通字は「礼」戸籍には記載されていないが、今でも諱は家門の厳格なルールで運用されている。
近年の家運隆盛著しく、2000年来の悲願である越前奪還に王手を掛けた状態であるが…
八田家
藤原隆家の長庶子である周理(狒々退治で高名)が群馬県八田荘に土着した事を起源とする。
家祖・周理が藤原頼通の寵臣であった経緯から、坂東に身を置きながらも朝廷の代弁者としての姿勢を一貫し、代々上野介に任官された。
下野八田家と区別するため、上野八田家と呼称される。
鎌倉・室町幕府には警戒され続けながらも一定の地位を保持するが、室町末期の当主・稙理が武田・長尾・北条の大大名家に対して三方面戦争を行った事が災いし所領の大半を失う。

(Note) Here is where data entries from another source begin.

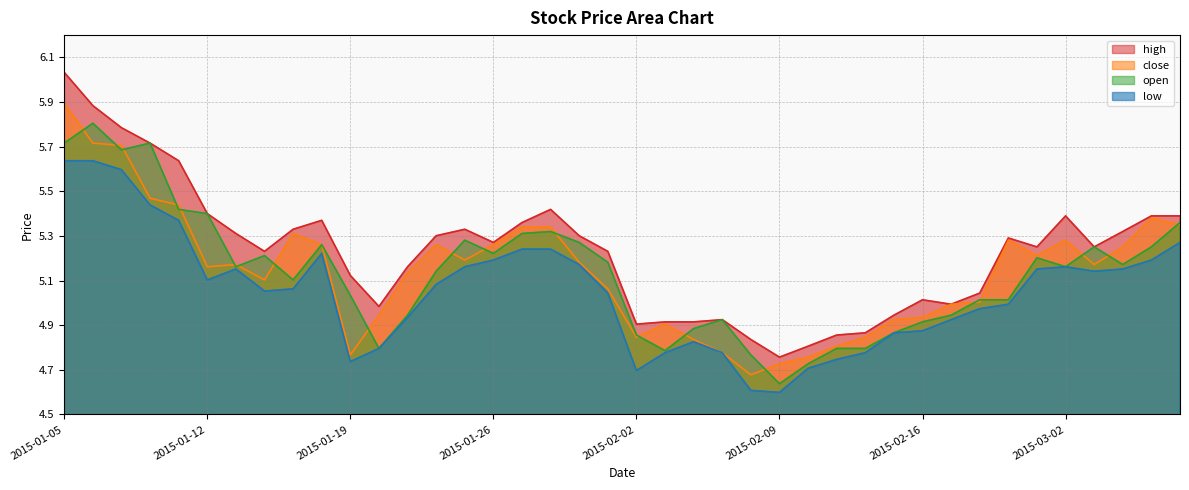

Is the value of open at 2015-01-05 greater than the value of high at 2015-01-27?

Yes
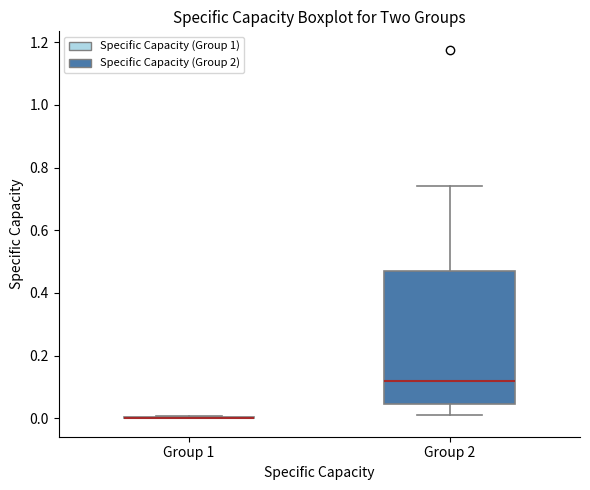

Reading left to right, transcribe this box plot: for each box, give where its median line is, the range the box spans, and where its two whiskers end, as read against the y-axis. The values are not printed on the chart, so give them approximately, as read against the axis.

Group 1: box collapsed to a line at 0.00, whiskers 0.00 to 0.00
Group 2: median 0.12, box 0.04 to 0.46, whiskers 0.02 to 0.74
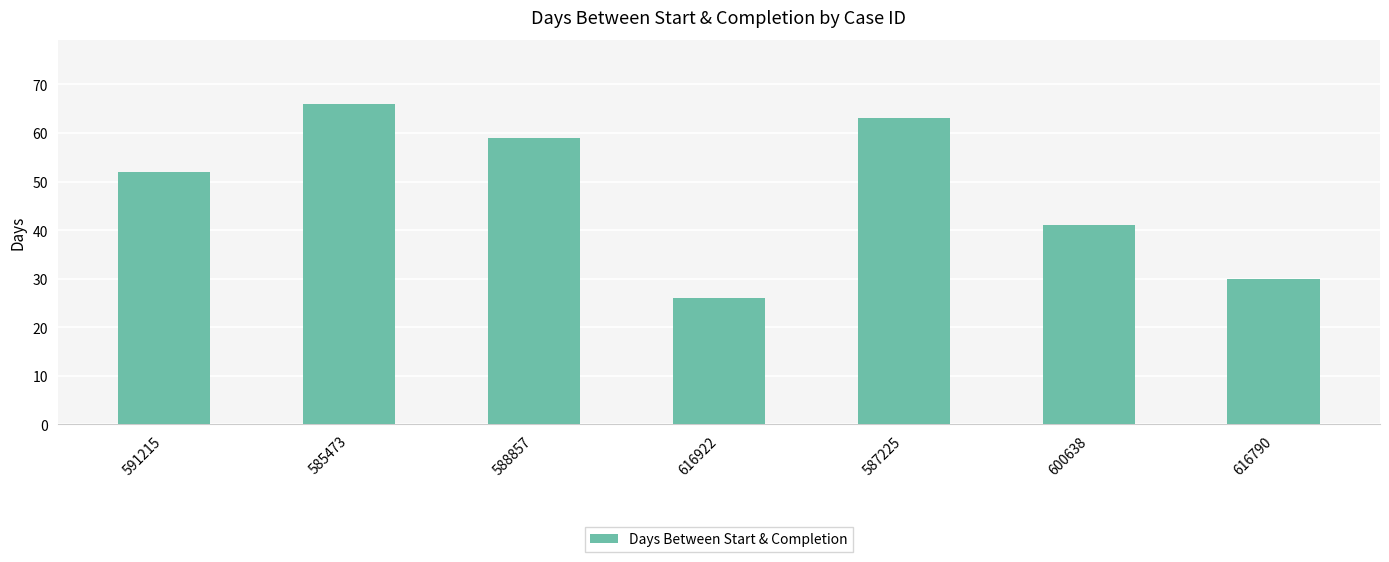

What is the sum of all values?

337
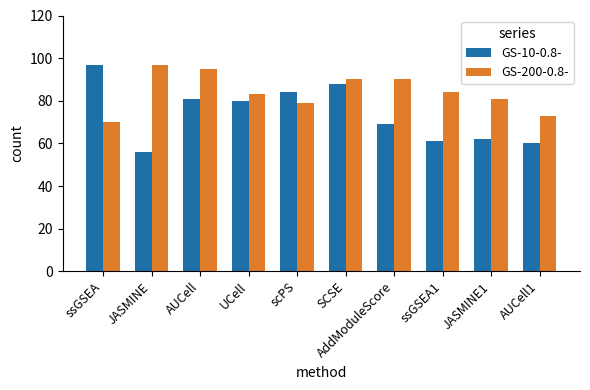

Is it true that GS-200-0.8- equals 65 at JASMINE?

False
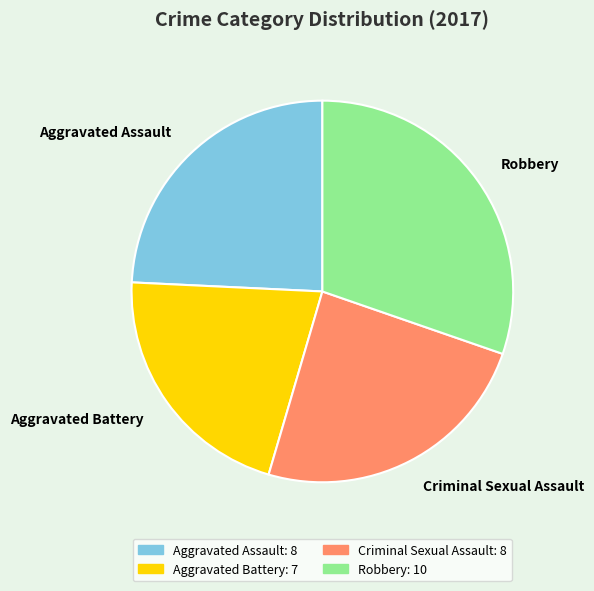

Is there any slice that represents more than half of the pie?

No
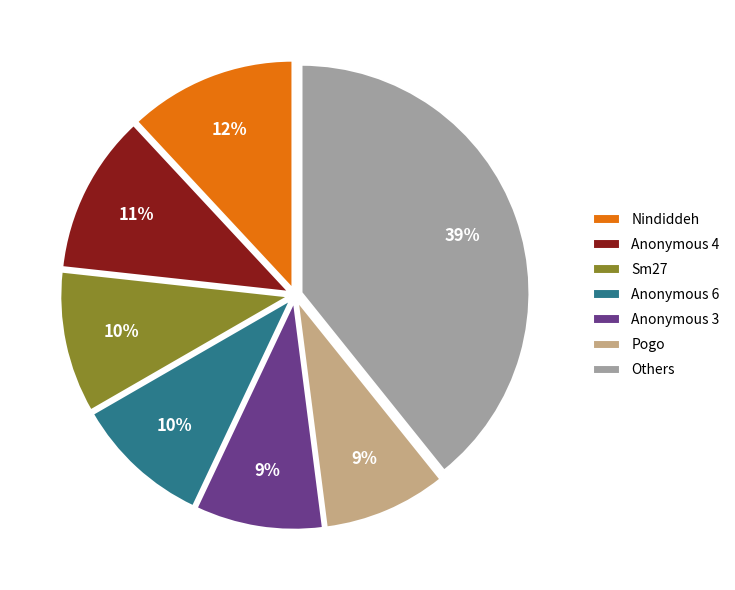

To the nearest percent, what percentage of the pie is Others?

39%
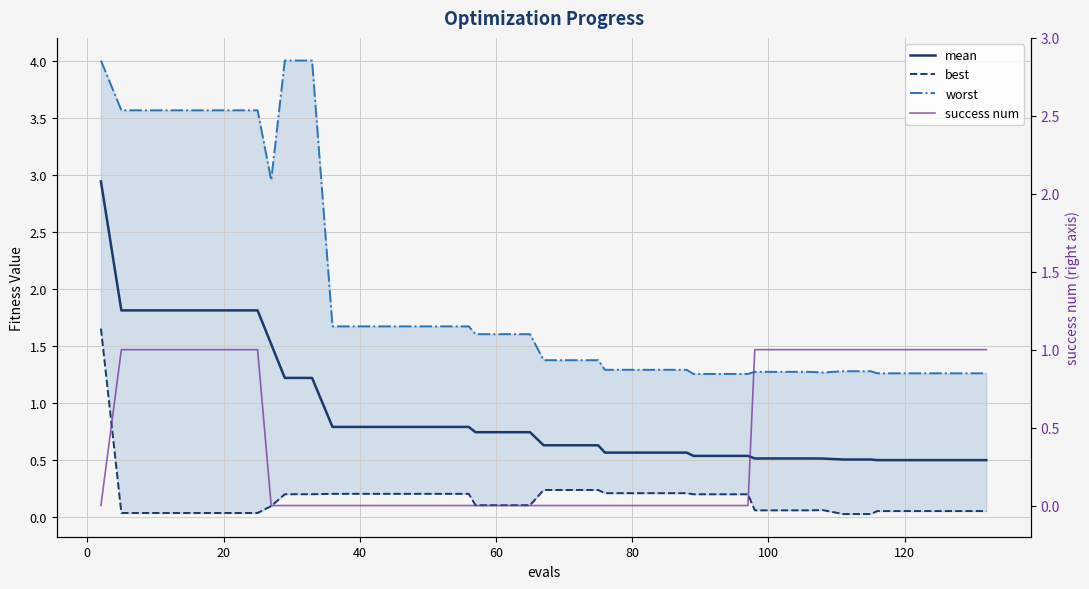

True or false: best has a value of 2.4 at −20.

False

その子輝理は早い段階から羽柴政権に好意的で、関東における親豊臣世論の中核的存在であり優遇もされていたが、太閤検地への公然たる批判が原因で改易される。
相婿関係にあった結城晴朝の庇護受けていたが、結城秀康の転封に伴い越前入りし、以降福井藩の家老家として重きを為す。
幕末期の当主・道理が藩内の混乱を鎮めた功績の褒賞として洋行を許された。
法学を修めた道理は帰国後に北陸法学校を設立、福井大学法学部の前進となった。
道理の子、摂理が大正期に県知事に当選、清廉な政治姿勢から県内での尊崇を集める。
任期中、他府県知事に対し自県への私邸寄贈法制化を呼びかけるも応える者はなかった。
先例を作るべく自身が受け継いでいた家老屋敷を福井県に寄贈しようとするも、各所からの圧力により阻止され、その子孫が準公邸の建前を保ったまま居住し続けている。
現当主は漫画家の八田里夜。
家紋は藤原頼通から下賜された絡み藤だが、大正期に八田摂理が西欧風に改称した。
馬印は言わずと知れた一枚紅葉。